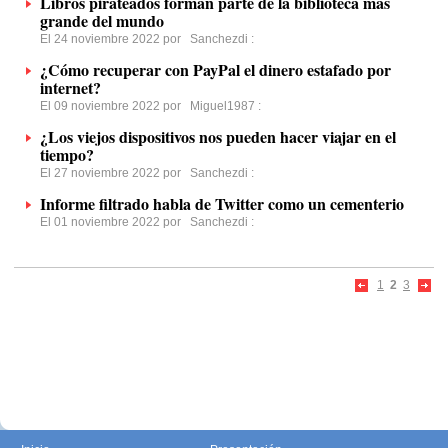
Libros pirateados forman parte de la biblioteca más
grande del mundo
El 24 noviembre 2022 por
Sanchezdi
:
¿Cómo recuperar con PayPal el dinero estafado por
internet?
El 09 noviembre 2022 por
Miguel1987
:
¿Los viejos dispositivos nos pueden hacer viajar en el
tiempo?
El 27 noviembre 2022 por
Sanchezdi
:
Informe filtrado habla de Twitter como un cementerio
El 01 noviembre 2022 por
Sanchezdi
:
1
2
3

━━━━━━━━

Himpunlah setiap baris pada daftar di atas yang mengandung kata "noviembre".

Jawaban Latihan →
El 24 noviembre 2022 por
El 09 noviembre 2022 por
El 27 noviembre 2022 por
El 01 noviembre 2022 por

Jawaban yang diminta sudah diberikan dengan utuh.